We’ve spoken as to the merits of creative case management before—particularly when the cost of the defense appears to be driving the litigation train. In a recent scheduling order set in the case of Brandeis University & GFA Brands, Inc. v. East Side Ovens Inc. et al. (the “et al.” standing in for a number of your favorite childhood comfort foods), Judge Posner, sitting by designation in the Northern District of Illinois, gave voice to a similar concern:

“I am concerned whether the plaintiffs if successful in establishing liability will be entitled to nontrivial damages awards. Suppose the defendants infringed the asserted patents but that none of the defendants marketed its products as low in bad cholesterol (LDL) or high in HDL, or as having a high ratio of HDL to LDL; and suppose further that the defendants obtained no cost savings by infringing the patents rather than using some non–infringing recipe and that neither Brandeis nor its licensee GFA Brands lost any business as a result of the infringement. On those assumptions, would the plaintiffs have any claim for damages, whether compensatory or punitive, or restitution? I would like the parties to address this question in briefs filed simultaneously by close of business on April 2.”
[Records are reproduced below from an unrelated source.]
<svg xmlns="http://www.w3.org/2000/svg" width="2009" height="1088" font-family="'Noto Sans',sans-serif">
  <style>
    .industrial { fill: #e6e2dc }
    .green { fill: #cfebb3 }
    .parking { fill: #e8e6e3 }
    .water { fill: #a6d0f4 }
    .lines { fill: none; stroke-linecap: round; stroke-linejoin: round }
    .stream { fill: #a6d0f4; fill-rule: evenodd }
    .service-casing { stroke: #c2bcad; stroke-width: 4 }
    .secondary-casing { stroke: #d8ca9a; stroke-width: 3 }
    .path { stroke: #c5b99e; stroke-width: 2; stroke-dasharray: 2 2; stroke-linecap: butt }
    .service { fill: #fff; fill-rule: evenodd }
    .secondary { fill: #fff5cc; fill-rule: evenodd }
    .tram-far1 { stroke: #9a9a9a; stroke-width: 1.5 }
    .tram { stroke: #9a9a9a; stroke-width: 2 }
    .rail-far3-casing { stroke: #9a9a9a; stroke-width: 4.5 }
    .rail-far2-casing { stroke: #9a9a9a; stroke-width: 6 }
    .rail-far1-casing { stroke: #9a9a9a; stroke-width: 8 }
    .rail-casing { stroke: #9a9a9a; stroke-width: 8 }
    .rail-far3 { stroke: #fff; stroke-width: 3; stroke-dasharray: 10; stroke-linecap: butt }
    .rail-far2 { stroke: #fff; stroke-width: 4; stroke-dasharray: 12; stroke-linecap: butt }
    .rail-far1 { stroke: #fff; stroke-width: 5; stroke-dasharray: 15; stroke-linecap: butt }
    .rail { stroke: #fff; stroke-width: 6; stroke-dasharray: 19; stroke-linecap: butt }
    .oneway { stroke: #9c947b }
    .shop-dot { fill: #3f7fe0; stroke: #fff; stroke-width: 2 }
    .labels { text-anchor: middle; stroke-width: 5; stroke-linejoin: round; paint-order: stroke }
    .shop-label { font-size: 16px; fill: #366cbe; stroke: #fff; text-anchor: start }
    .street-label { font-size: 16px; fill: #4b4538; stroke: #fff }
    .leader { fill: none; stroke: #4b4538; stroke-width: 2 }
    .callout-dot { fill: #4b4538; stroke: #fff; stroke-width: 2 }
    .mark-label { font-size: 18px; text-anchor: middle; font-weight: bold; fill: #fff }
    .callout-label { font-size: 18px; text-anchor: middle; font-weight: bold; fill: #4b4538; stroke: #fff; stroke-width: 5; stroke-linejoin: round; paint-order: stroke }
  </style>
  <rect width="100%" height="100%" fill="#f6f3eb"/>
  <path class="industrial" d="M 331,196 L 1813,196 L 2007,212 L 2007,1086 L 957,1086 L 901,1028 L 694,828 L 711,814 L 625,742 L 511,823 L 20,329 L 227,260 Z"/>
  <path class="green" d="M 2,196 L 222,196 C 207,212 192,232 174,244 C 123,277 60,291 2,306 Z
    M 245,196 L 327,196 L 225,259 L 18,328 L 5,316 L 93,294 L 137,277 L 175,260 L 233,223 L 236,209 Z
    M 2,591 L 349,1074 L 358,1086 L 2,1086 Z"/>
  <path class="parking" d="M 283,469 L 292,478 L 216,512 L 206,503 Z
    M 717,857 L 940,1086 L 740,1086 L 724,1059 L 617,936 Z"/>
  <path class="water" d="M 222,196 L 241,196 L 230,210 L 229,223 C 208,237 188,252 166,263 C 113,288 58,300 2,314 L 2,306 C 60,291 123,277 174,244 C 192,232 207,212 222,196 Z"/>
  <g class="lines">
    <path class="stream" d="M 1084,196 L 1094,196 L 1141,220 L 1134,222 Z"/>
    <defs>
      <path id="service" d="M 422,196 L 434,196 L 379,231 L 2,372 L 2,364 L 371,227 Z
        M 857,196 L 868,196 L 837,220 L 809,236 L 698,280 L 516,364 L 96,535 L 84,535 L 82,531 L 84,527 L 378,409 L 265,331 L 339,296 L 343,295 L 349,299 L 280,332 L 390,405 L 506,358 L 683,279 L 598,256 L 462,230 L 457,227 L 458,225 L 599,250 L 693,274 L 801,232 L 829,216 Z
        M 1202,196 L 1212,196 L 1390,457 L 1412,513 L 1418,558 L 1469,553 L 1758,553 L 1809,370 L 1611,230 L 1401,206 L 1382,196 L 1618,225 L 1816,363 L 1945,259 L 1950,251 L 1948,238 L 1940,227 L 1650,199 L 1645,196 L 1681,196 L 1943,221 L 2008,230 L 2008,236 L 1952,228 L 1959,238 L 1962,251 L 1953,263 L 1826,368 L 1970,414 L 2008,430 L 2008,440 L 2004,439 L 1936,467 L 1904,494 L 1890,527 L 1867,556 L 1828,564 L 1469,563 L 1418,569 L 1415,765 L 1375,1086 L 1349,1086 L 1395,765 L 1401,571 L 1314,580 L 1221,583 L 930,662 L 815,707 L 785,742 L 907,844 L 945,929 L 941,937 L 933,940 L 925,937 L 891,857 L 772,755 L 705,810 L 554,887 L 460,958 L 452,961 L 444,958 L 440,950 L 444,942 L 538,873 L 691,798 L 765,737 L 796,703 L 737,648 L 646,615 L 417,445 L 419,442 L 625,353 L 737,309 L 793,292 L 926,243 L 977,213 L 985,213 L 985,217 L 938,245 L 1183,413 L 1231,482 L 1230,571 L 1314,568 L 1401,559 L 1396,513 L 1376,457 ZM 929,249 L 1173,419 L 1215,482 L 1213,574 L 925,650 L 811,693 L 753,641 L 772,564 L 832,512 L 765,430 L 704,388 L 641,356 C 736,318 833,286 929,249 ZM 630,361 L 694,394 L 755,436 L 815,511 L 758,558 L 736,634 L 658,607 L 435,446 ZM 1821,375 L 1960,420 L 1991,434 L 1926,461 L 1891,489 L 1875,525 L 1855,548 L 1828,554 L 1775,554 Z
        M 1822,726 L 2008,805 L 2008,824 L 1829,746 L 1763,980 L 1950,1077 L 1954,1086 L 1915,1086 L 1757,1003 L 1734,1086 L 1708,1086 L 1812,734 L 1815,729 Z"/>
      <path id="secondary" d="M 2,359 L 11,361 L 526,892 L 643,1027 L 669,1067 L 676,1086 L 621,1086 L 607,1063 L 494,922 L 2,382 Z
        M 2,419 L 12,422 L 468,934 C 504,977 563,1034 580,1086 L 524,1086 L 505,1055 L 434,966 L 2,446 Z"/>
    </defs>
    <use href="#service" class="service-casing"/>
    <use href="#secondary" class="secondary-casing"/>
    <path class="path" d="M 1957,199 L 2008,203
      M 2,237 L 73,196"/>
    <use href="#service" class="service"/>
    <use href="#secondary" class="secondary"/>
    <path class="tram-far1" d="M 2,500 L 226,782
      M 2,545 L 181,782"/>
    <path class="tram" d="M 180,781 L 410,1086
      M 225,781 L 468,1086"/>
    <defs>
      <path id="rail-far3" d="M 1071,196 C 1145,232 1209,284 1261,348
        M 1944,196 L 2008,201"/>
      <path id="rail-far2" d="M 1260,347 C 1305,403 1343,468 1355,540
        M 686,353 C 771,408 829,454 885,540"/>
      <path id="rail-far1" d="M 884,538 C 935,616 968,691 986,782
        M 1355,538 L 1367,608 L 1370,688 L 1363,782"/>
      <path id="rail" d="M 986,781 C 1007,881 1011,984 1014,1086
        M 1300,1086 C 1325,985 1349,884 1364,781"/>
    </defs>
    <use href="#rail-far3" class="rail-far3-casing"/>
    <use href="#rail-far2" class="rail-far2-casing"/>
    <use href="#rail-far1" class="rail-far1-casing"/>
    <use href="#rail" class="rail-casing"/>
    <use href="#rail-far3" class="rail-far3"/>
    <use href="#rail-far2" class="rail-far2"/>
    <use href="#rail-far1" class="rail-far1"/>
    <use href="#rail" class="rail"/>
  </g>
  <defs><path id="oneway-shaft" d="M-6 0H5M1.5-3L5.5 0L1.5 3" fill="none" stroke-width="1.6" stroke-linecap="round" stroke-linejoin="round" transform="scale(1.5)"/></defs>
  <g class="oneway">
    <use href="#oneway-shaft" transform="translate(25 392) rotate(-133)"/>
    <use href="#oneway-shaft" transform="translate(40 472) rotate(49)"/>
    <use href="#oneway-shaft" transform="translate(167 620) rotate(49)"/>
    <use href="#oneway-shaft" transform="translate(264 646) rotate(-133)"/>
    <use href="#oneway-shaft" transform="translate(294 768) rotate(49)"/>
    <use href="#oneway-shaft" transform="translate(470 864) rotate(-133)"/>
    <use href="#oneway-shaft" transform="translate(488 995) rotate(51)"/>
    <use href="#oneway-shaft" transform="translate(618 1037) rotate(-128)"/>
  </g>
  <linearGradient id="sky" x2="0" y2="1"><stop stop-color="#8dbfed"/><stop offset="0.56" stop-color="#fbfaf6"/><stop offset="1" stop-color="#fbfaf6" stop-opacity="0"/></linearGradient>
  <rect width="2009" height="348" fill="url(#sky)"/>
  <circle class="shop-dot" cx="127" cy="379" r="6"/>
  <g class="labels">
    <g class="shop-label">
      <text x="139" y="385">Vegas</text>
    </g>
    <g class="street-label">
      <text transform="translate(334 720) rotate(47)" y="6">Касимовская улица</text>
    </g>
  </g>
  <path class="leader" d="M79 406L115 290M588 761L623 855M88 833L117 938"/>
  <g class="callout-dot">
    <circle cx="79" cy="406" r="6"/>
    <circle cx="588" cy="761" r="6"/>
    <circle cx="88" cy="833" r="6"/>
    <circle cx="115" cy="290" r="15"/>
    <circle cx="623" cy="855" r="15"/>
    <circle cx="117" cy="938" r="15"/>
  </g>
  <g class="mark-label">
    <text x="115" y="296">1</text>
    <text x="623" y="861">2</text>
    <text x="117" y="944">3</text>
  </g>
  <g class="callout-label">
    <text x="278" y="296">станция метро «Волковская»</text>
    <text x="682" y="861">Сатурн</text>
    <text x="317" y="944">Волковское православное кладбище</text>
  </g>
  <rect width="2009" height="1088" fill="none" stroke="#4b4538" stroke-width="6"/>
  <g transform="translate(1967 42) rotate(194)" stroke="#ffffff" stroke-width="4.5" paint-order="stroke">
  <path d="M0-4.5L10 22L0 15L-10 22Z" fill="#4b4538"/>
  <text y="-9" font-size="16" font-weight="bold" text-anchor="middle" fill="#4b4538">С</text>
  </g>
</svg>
In other words, it will be a pyrrhic victory indeed if the parties spend millions of dollars litigating a case to a jury verdict of infringement—only to find that the plaintiff’s damages amount to chump change. On the flip side, even should the patented invention be worth no more than the paper it is written on, a busy executive at Keebler or Nestlé will be hard pressed not to take a nuisance value settlement if it’s priced well below the costs of defense.